A palestrante aproveitou a oportunidade para desmitificar alguns mitos a respeito da doença, como por exemplo a relação da doença com a vacina da rubéola. Em 2015, um dos boatos mais difundidos na internet sobre microcefalia é o de que a doença estaria sendo causada por um lote vencido de vacina contra rubéola que teria sido aplicado em gestantes no Nordeste, fato desmentido pelo Ministério da Saúde. Um fato comentado pela médica foi a possibilidade do zika vírus ser transmitido por relação sexual, por isso o uso do preservativo se torna mais uma vez necessário. Os últimos dados do Ministério da Saúde apontam que estão em investigação 4.268 casos suspeitos de microcefalia em todo o país, mas isso não significa que esses casos possam estar ligados ao zika.
Além de vários sintomas em comum, as três doenças se assemelham pelo fato de não terem tratamento antiviral específico e nem vacina contra elas. “A forma mais eficaz de combate ao mosquito ainda é através da eliminação dos criadouros e focos”, reforçou Andréia.
No segundo momento da conferência, a farmacêutica e professora da faculdade, Fernanda Boroni, falou sobre a mobilização nacional dos farmacêuticos para combater a proliferação do mosquito Aedes aegypti. A campanha do Conselho Nacional de Farmácia foi iniciada neste sábado (19/03) e contou, em Ponte Nova, com ações na Praça de Palmeiras. “Queremos transformar cada farmacêutico em um agente de combate ao mosquito e fazer com que cada farmácia seja um ponto de ação contra as três doenças”, disse.
Ela aproveitou a oportunidade para explanar sobre os repelentes mais eficientes e os mais comercializados no Brasil. O uso desses produtos é uma forma de afastar o mosquito e evitar que ocorra picada por parte do Aedes. A Anvisa aprova três princípios ativos de repelentes, o que os diferencia é o tempo de ação: IR3535, DEET e ICARIDINA. Há também os repelentes naturais que podem ser usados, mas o ciadão precisa buscar informações com profissionais antes de fazer o uso dos produtos.

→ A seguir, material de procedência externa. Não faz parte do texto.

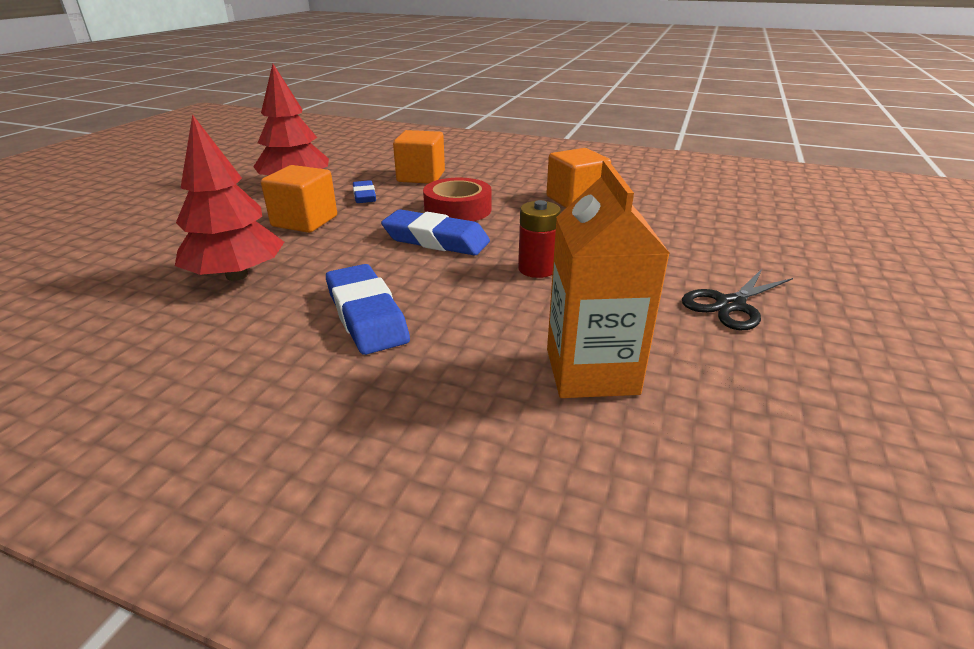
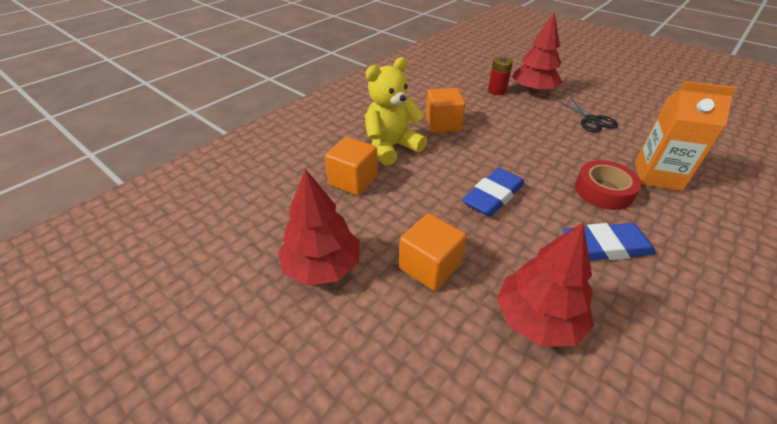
camera: 70 degrees left, 10 degrees up
(364, 196) = (383, 221): blue eraser -> none
(458, 209) = (438, 175): red tape -> red tape (603, 191)
(495, 183) = (391, 147): none -> yellow teddy bear
(537, 269) = (546, 165): red battery -> red battery (497, 91)
(770, 249) = (533, 90): none -> red tree

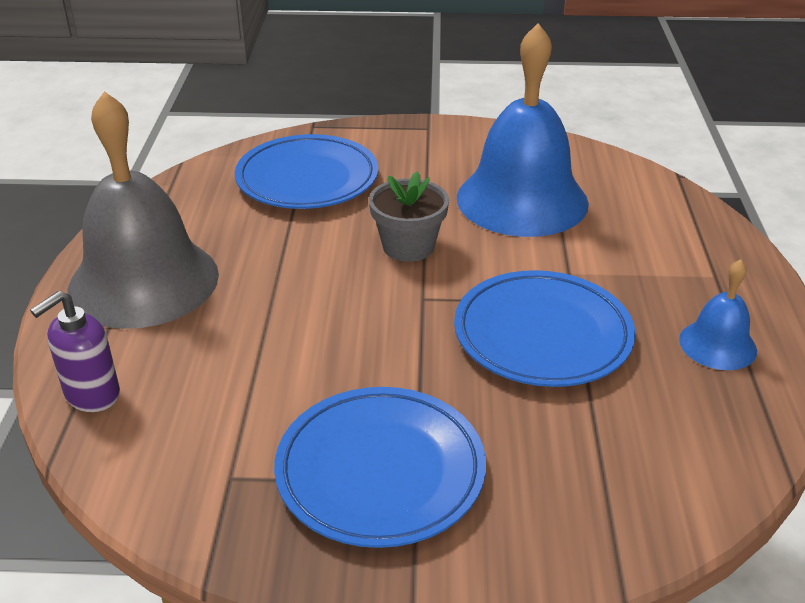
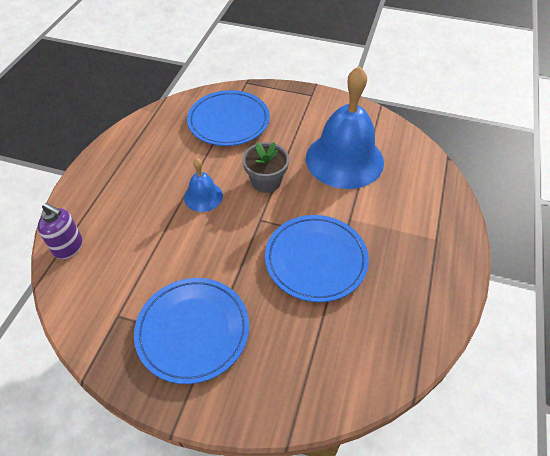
camera: 15 degrees right, 15 degrees up
(92, 395) = (69, 247): purple soap dispenser -> purple soap dispenser turned 120 degrees counterclockwise
(143, 281) = (118, 177): grey bell -> none
(717, 344) = (414, 289): blue bell -> blue bell (203, 196)

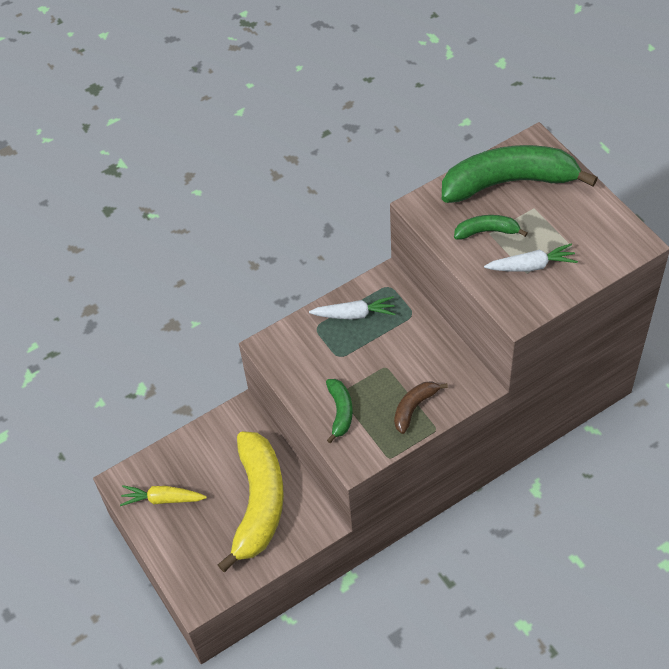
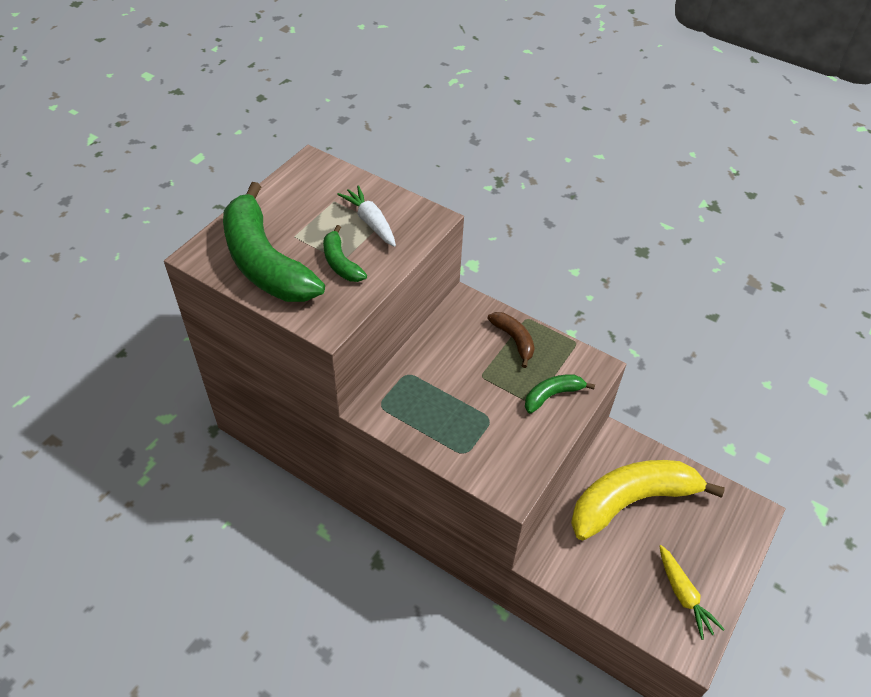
camera: 120 degrees left, 5 degrees down
(354, 314) = (431, 423): white carrot -> none
(414, 407) = (514, 340): brown banana -> brown banana turned 135 degrees counterclockwise

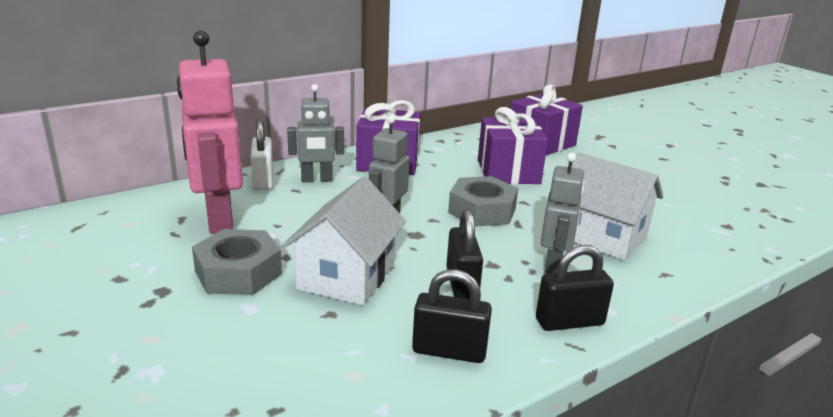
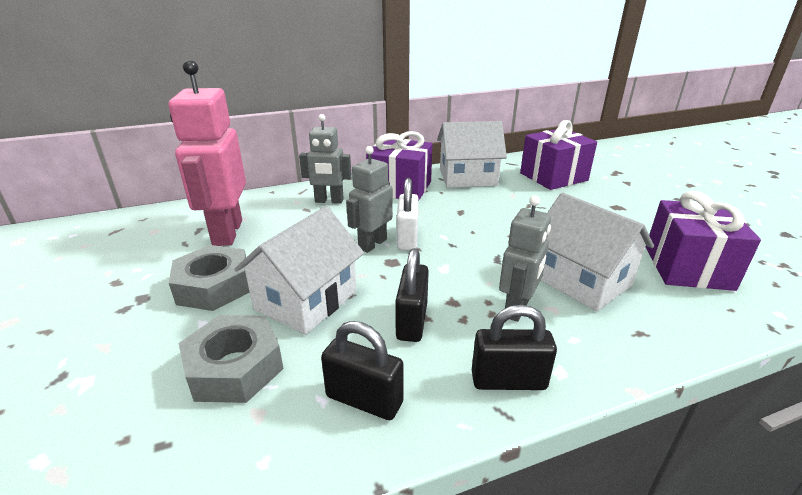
camera: 15 degrees right, 5 degrees up
(263, 180) = (284, 199): white padlock -> white padlock (407, 238)
(455, 148) = (468, 177): none -> white house
(482, 210) = (467, 242): grey nut -> grey nut (235, 367)
(508, 172) = (509, 203): purple gift -> purple gift (687, 267)

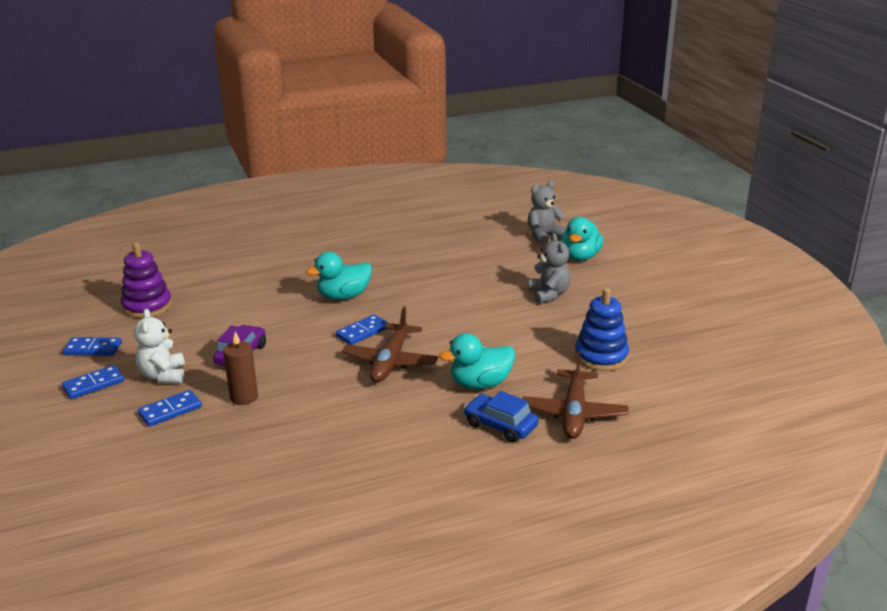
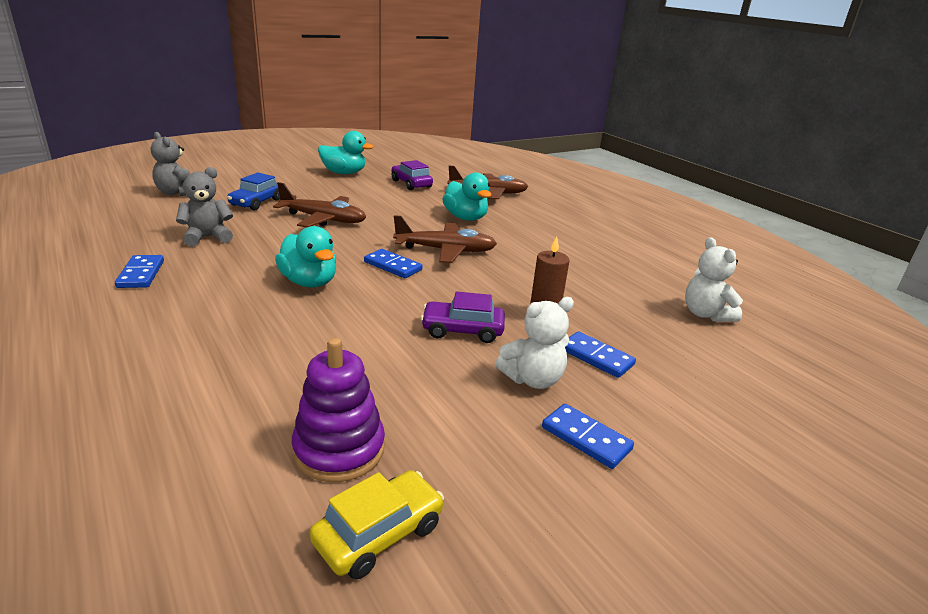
camera: 105 degrees left, 0 degrees up
(84, 315) = (379, 534): none -> yellow car
(93, 349) = (495, 474): blue domino -> blue domino (141, 274)
(196, 502) = (705, 314): none -> white teddy bear
(477, 301) = (323, 219): none -> brown plane
(500, 426) = (516, 212): blue car -> blue car (256, 202)
(549, 294) = (310, 194): grey teddy bear -> grey teddy bear (207, 237)
(580, 257) = (234, 182): turquoise duck -> turquoise duck (344, 173)
(601, 357) = (411, 184): blue stacking toy -> purple car

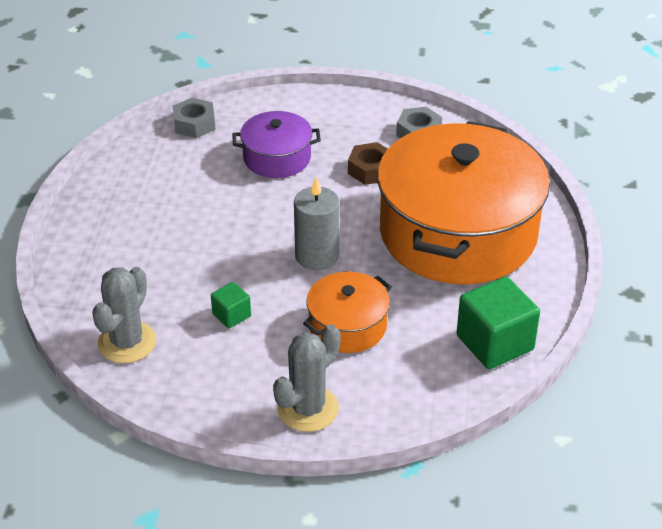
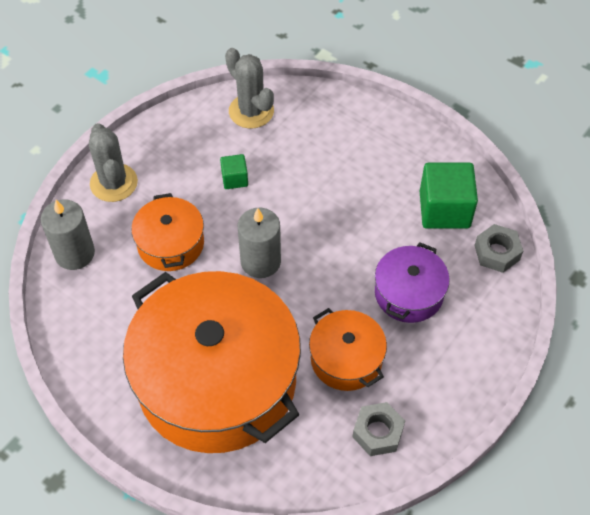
camera: 120 degrees right, 15 degrees up
(370, 170) = (346, 359): brown nut -> orange pot
(418, 393) = (74, 253): none -> grey candle
(495, 343) = (80, 330): green cube -> green cube (444, 209)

Durante a palestra, Fernanda ressaltou a importância do uso de repelentes em grávidas e deu dicas de como se proteger mais adequadamente, destacando as 4 regras básicas para se usar o produto: Generosidade (não economizar no uso do produto ao aplicar na pele, mas também não fazer uso abusivo); Homogeneidade (aplicar em todas as áreas do corpo); Seletividade (evitar áreas do olhos, bocas e nariz) e Repetição (estar atento ao prazo de proteção e reaplicar o produto na pele).
“É importante ressaltar que o repelente não mata o mosquito, ele apenas afasta, por isso, não é uma medida a ser usada de forma isolada. A principal forma de combate é a eliminação dos focos”, reforçou.
O coordenador da Vigilância em Saúde da Secretaria Municipal de Saúde, Marcelo Lima, que é também farmacêutico e professor na Faculdade Dinâmica, acompanhou a conferência e falou da parceria da prefeitura com a instituição. “É um tema que deve ser amplamente discutido com a sociedade. A Faculdade Dinâmica é parceira em vários eventos, por isso, juntar os alunos com os profissionais da saúde foi mais uma oportunidade de obter informações que são extremamente necessárias para o combate e controle às doenças aqui discutidas”.